* IL TUO COMPITO *
Secondo il brano su Ines Pisoni, in quale città e in che data è nata?

* BRANO FORNITO *

Ines Pisoni, “Mi chiamerò Serena”

Ines “Serena” Pisoni nella vignetta di Giorgio Romagnoni

Nelle pagine del libro-diario “Mi chiamerò Serena”, si “agitano” i valori e le consapevolezze che hanno portato le donne a essere protagoniste della Resistenza e, successivamente, di tutto il secondo dopoguerra.

L’autrice, Ines Pisoni, nasce a Trento il 28 aprile 1913. Negli anni Trenta lavora come insegnante in un istituto tecnico della città. Cattolica, da sempre nutre un forte senso di giustizia. A scuola, ad esempio, si ribella contro la direttrice perché, mentre i tessuti prodotti dalle studentesse costavano moltissimo, le allieve, del ricavato, vedevano poco o niente. Quando la direttrice le risponde che sta dalla parte sbagliata – delle studentesse, non della scuola – lei replica: “Non sono sola. E non ho paura, perché le mie ragazze, e la mia coscienza, sono con me”.

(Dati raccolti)
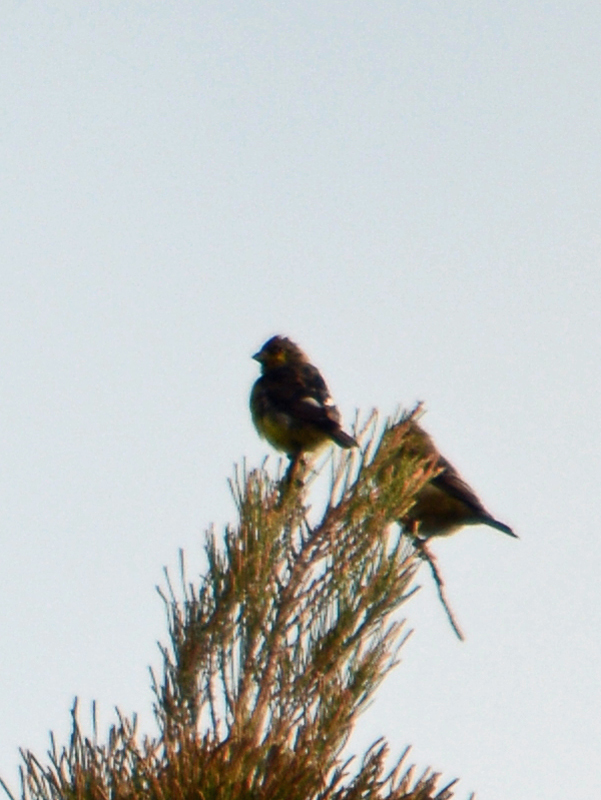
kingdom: Animalia
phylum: Chordata
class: Aves
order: Passeriformes
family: Fringillidae
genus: Spinus
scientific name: Spinus psaltria
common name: Lesser goldfinch
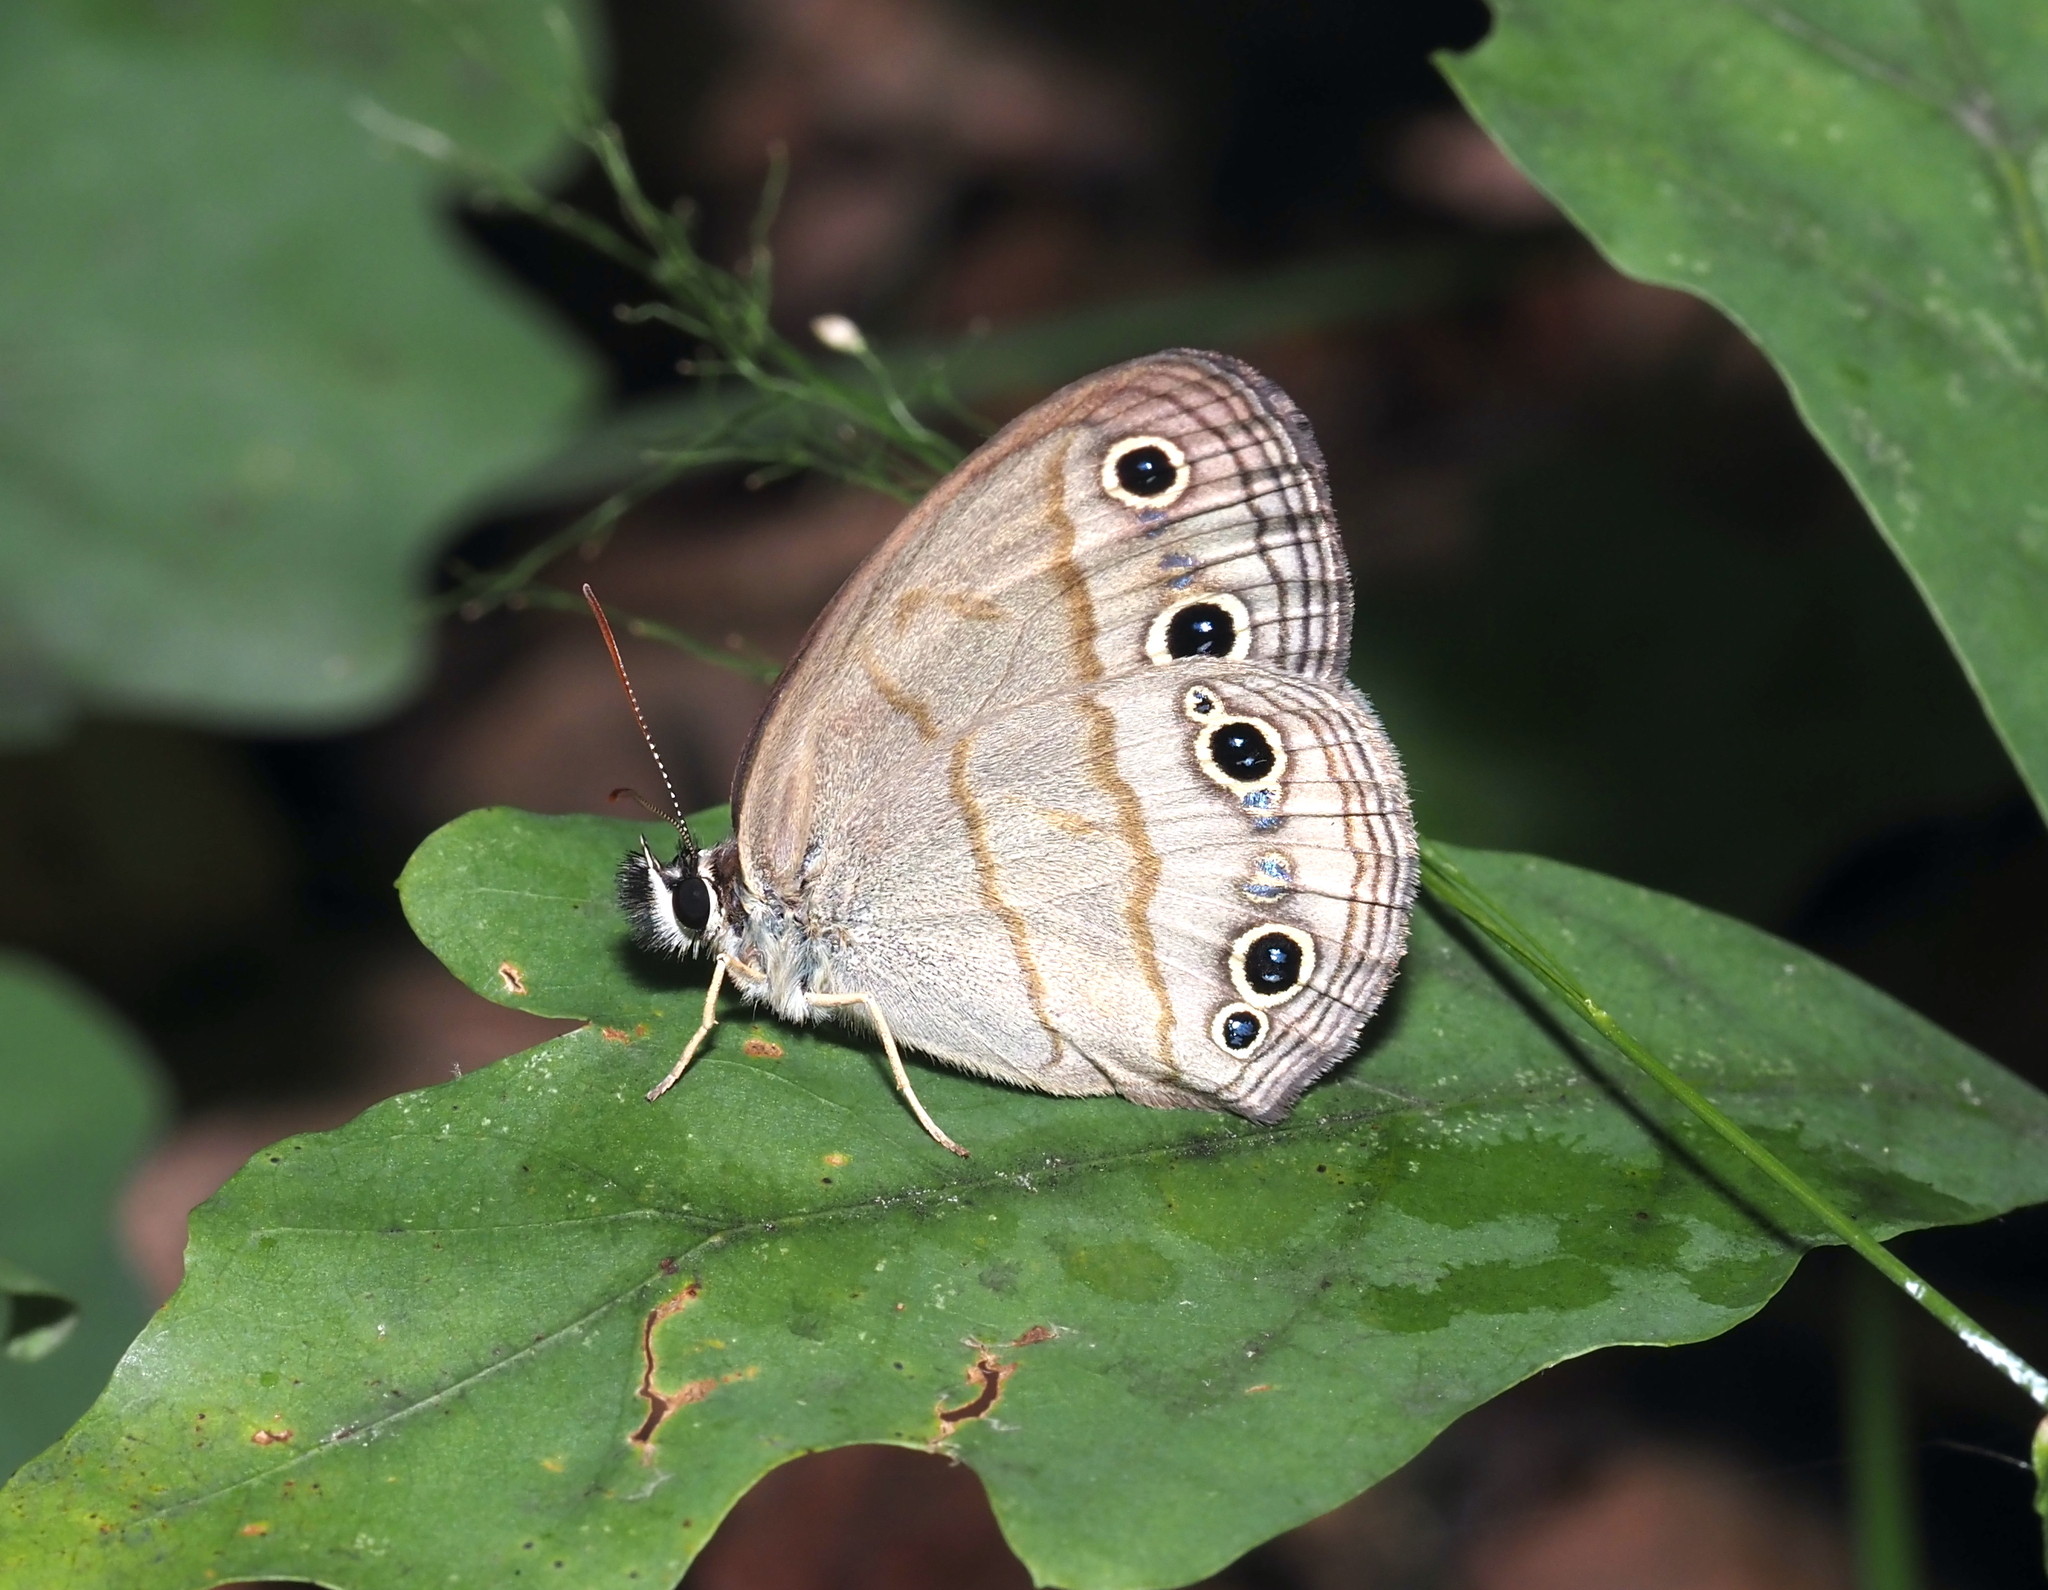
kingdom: Animalia
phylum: Arthropoda
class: Insecta
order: Lepidoptera
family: Nymphalidae
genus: Euptychia
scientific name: Euptychia cymela
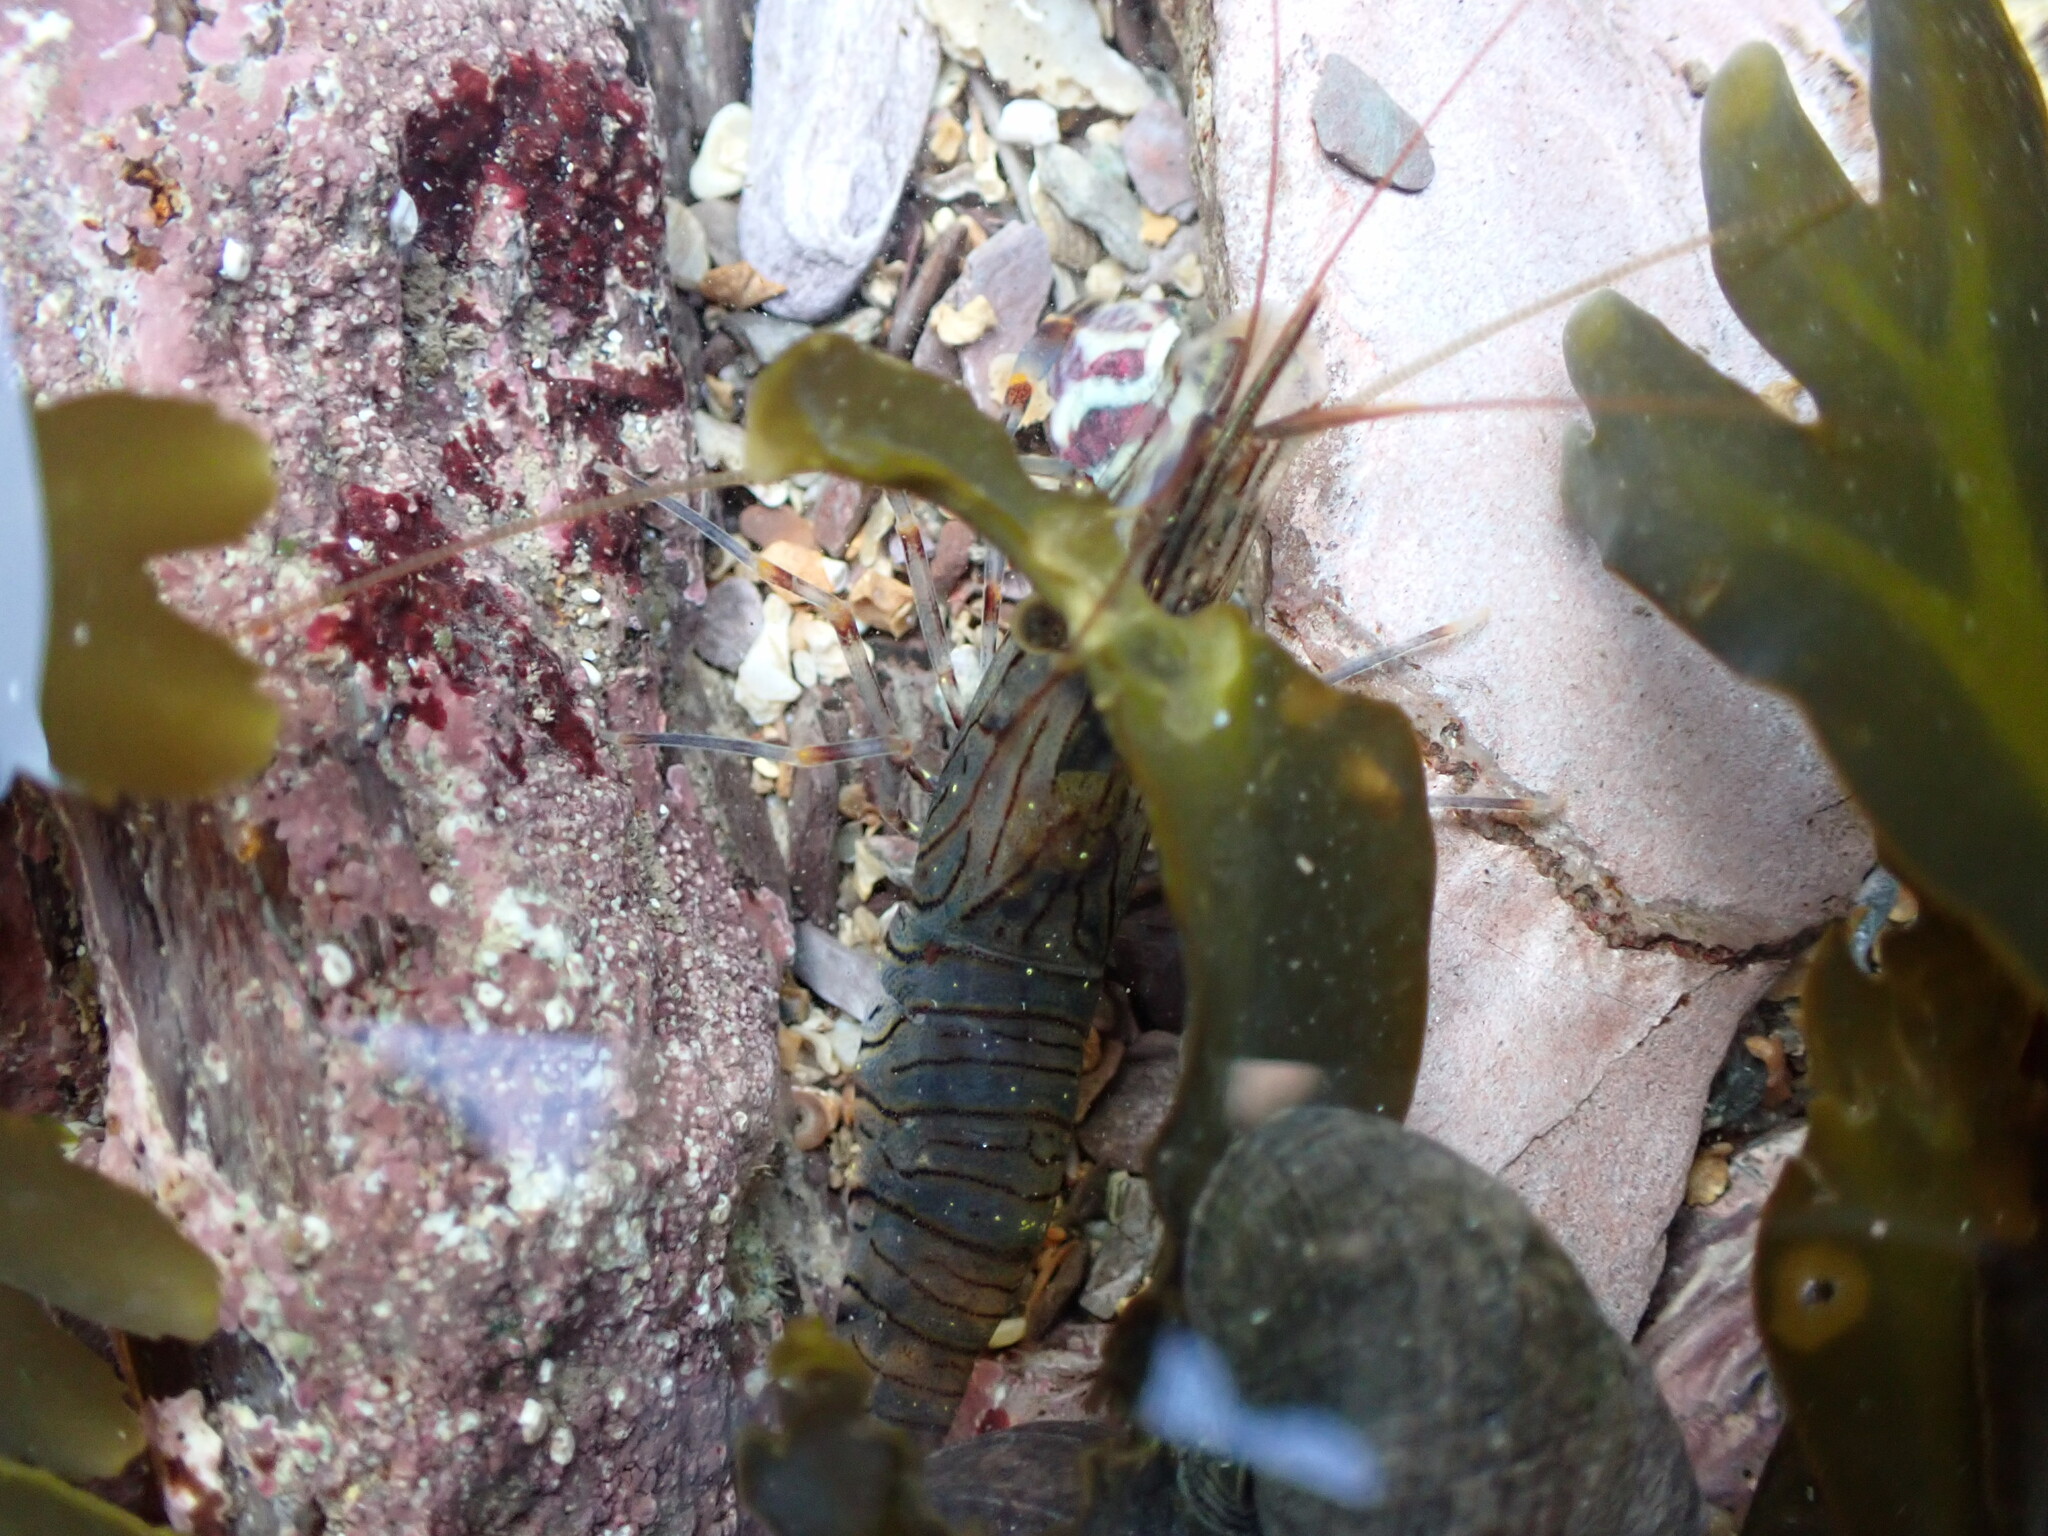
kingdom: Animalia
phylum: Arthropoda
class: Malacostraca
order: Decapoda
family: Palaemonidae
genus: Palaemon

* RISULTATO *
A Trento, il 28 aprile 1913.